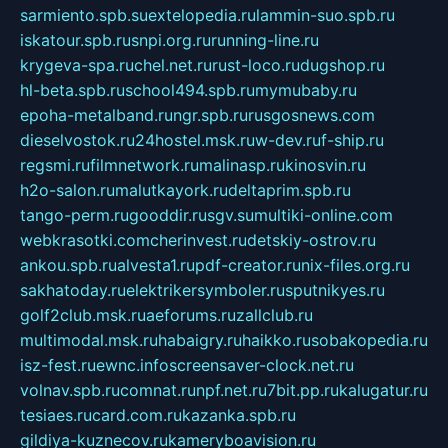
sarmiento.spb.su
extelopedia.ru
lammin-suo.spb.ru
iskatour.spb.ru
snpi.org.ru
running-line.ru
krygeva-spa.ru
chel.net.ru
rust-loco.ru
dugshop.ru
hl-beta.spb.ru
school494.spb.ru
mymubaby.ru
epoha-metalband.ru
ngr.spb.ru
rusgosnews.com
dieselvostok.ru
24hostel.msk.ru
w-dev.ru
f-ship.ru
regsmi.ru
filmnetwork.ru
malinasp.ru
kinosvin.ru
h2o-salon.ru
malutkayork.ru
deltaprim.spb.ru
tango-perm.ru
gooddir.ru
sgv.su
multiki-online.com
webkrasotki.com
cherinvest.ru
detskiy-ostrov.ru
ankou.spb.ru
alvesta1.ru
pdf-creator.ru
nix-files.org.ru
sakhatoday.ru
elektrikersymboler.ru
sputnikyes.ru
golf2club.msk.ru
aeforums.ru
zallclub.ru
multimodal.msk.ru
habaigry.ru
haikko.ru
sobakopedia.ru
isz-fest.ru
ewnc.info
screensaver-clock.net.ru
volnav.spb.ru
comnat.ru
npf.net.ru
7bit.pp.ru
kalugatur.ru
tesiaes.ru
card.com.ru
kazanka.spb.ru
gildiya-kuznecov.ru
kameryboavision.ru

====================

Each record above should be repeated exactly, please, without pictures.

> _SOLUTION FOR THIS PROBLEM_
sarmiento.spb.su
extelopedia.ru
lammin-suo.spb.ru
iskatour.spb.ru
snpi.org.ru
running-line.ru
krygeva-spa.ru
chel.net.ru
rust-loco.ru
dugshop.ru
hl-beta.spb.ru
school494.spb.ru
mymubaby.ru
epoha-metalband.ru
ngr.spb.ru
rusgosnews.com
dieselvostok.ru
24hostel.msk.ru
w-dev.ru
f-ship.ru
regsmi.ru
filmnetwork.ru
malinasp.ru
kinosvin.ru
h2o-salon.ru
malutkayork.ru
deltaprim.spb.ru
tango-perm.ru
gooddir.ru
sgv.su
multiki-online.com
webkrasotki.com
cherinvest.ru
detskiy-ostrov.ru
ankou.spb.ru
alvesta1.ru
pdf-creator.ru
nix-files.org.ru
sakhatoday.ru
elektrikersymboler.ru
sputnikyes.ru
golf2club.msk.ru
aeforums.ru
zallclub.ru
multimodal.msk.ru
habaigry.ru
haikko.ru
sobakopedia.ru
isz-fest.ru
ewnc.info
screensaver-clock.net.ru
volnav.spb.ru
comnat.ru
npf.net.ru
7bit.pp.ru
kalugatur.ru
tesiaes.ru
card.com.ru
kazanka.spb.ru
gildiya-kuznecov.ru
kameryboavision.ru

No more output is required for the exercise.